Wie lange braucht ein Albertosaurier von China bis an den Ostseestrand? „Zu lange“, sagt Rüdiger Kunkel. Doch der Inhaber des Dinosaurierlandes Rügen kann der Nachbildung so eines Giganten aus der Urzeit schon in den Rachen greifen. Das Ungetüm aus Latex hat die weite Reise aus Fernost bis auf Deutschlands größte Insel unbeschadet überstanden. Der Dino-Park auf Rügen rüstet auf. Mit neuen Modellen aus China, die werden im Erlebnispark bei Bobbin aufgestellt.

„Wir modernisieren, wir wollen erweitern“, sagt Rüdiger Kunkel. Die Zeitreise in die Vergangenheit vor mehr als 65 Millionen Jahren, die Insulaner und Rügen-Urlauber seit mittlerweile sechs Jahren im Dino-Park bei Bobbin unternehmen können, soll noch interessanter und erlebnisreicher werden. Dafür investiert Kunkel gut 400 000 Euro. Das Land unterstützt, es fördert die Modernisierung und Erweiterung des Parks mit 160 000 Euro. Für das Geld sollen die etwa 120 alten Modelle gegen neue ausgetauscht werden. „Die alten waren nur gemietet, ihr Zustand nicht mehr der beste. Die neuen kommen aus China, sie werden in Zigong produziert“, betont der „Herr“ der Dinos, dass am Ende sogar 140 bis 150 Modelle im Park stehen sollen, dessen Rundweg zudem um 400 Meter verlängert wird.

„Gut 30 Prozent der neuen Modelle sind bereits eingetroffen“, sagt Kunkel, der mit seinen Mitarbeitern den Aufbau gestartet hat. Der bereits aufgestellte Albertosaurier soll Besucher künftig sogar anbrüllen. „Acht Modelle — auch das ist neu — werden beweglich sein, mit den Schwänzen wedeln, den Köpfen nicken und Urschreie von sich geben können.“ Das zur Energieversorgung notwendige Stromkabel ist bereits verlegt.

„Eigentlich wollten wir schon viel weiter sein“, räumt Rüdiger Kunkel unumwunden ein, die Arbeiten hinken dem Zeitplan hinterher. Ursprünglich sollten sie zur Saison abgeschlossen sein. Das sei nicht zu schaffen. „Geschäfte mit China brauchen Zeit, viel mehr Zeit als gedacht“, sagt er. Rund 30 Tage dauert allein der Schiffstransport von China nach Deutschland. „Doch wenn der Zoll auf beiden Seiten Dinosaurier liest, wird supergründlich kontrolliert.“ Inklusive Wartezeit koste das gut und gerne noch mal 15 bis 20 Tage. „Und mit der Produktion fangen die Chinesen auch erst an, wenn sie Geld sehen.“ Auch dieser Geldfluss koste Zeit, bis es nach der Überweisung in Fernost angekommen sei, vergehen schon mal zehn Tage. „Den Zeitfaktor haben wir unterschätzt“, schlussfolgert Kunkel nach den Erfahrungen, die er mit den ersten beiden von sieben geplanten Modell-Transporten gesammelt hat. Das Umsetzen des Projektes werde noch Monate dauern, er rechnet mit einem Abschluss erst zum Saisonende.

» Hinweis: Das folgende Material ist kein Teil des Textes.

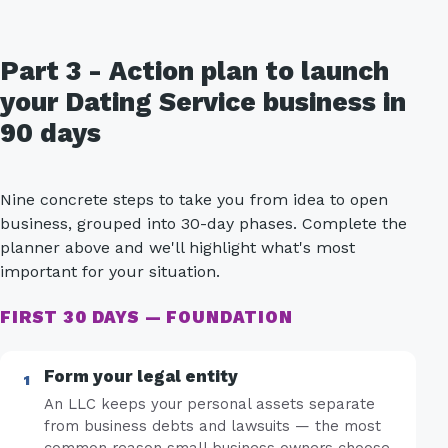
Part 3 - Action plan to launch
your Dating Service business in
90 days
Nine concrete steps to take you from idea to open
business, grouped into 30-day phases. Complete the
planner above and we'll highlight what's most
important for your situation.
FIRST 30 DAYS — FOUNDATION
Form your legal entity
An LLC keeps your personal assets separate
from business debts and lawsuits — the most
common reason small business owners choose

Die Zeitreise in die Vergangenheit will Rüdiger Kunkel Besuchern dennoch ermöglichen. „Auch wenn die Modelle nicht komplett sind, der Aufbau läuft — wir öffnen den Park zum 1. April.“ Weil die Gäste dann nicht voll auf ihre Kosten kommen, brauchen sie auch nicht den vollen Eintritt zahlen. „Die Preise werden reduziert“, kündigt Rüdiger Kunkel an.

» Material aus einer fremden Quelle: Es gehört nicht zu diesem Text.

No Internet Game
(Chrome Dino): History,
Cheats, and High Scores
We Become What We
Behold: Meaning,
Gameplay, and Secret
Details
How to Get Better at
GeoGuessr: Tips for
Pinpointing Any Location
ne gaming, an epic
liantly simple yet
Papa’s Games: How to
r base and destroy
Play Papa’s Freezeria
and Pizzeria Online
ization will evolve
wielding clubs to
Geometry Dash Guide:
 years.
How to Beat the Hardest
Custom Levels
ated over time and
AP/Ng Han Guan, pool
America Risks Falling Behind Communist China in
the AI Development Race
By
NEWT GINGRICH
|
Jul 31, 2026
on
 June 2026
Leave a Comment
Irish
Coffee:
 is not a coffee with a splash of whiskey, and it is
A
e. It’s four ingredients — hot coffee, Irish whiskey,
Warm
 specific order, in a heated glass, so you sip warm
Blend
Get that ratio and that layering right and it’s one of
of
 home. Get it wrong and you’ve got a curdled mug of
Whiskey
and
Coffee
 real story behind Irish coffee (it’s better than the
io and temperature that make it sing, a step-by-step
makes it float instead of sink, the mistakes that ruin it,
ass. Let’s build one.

Das erste Dino-Museum Asiens besucht

1987 wurde bei Zigong, einer Millionenstadt in der südwestchinesischen Provinz Sichuan, das erste Dionsaurier-Museum Asiens eröffnet. Den Anlass dafür gaben große Mengen Saurierfossilien, die in den 1980er Jahren dort ausgegraben wurden. Rüdiger Kunkel hat das Museum 2012 besucht und die Kontakte zu den chinesischen Partnern geknüpft, die die neuen Modelle für Rügens Dino-Park produzieren.
120 Sauriermodelle werden zurzeit im Dino- Park bei Bobbin gegen neue Exponate ausgetauscht. Vorgesehen ist außerdem eine Verlängerung des vorhandenen und 1,1 Kilometer langen Rundweges um 400 Meter. Der Park wird am 1. April eröffnet. Weil noch gebaut wird und Modelle nicht komplett sind, zahlen Erwachsene statt 7,50 Euro nur fünf Euro, Kinder statt 4,50 nur 3,50 Euro Eintritt.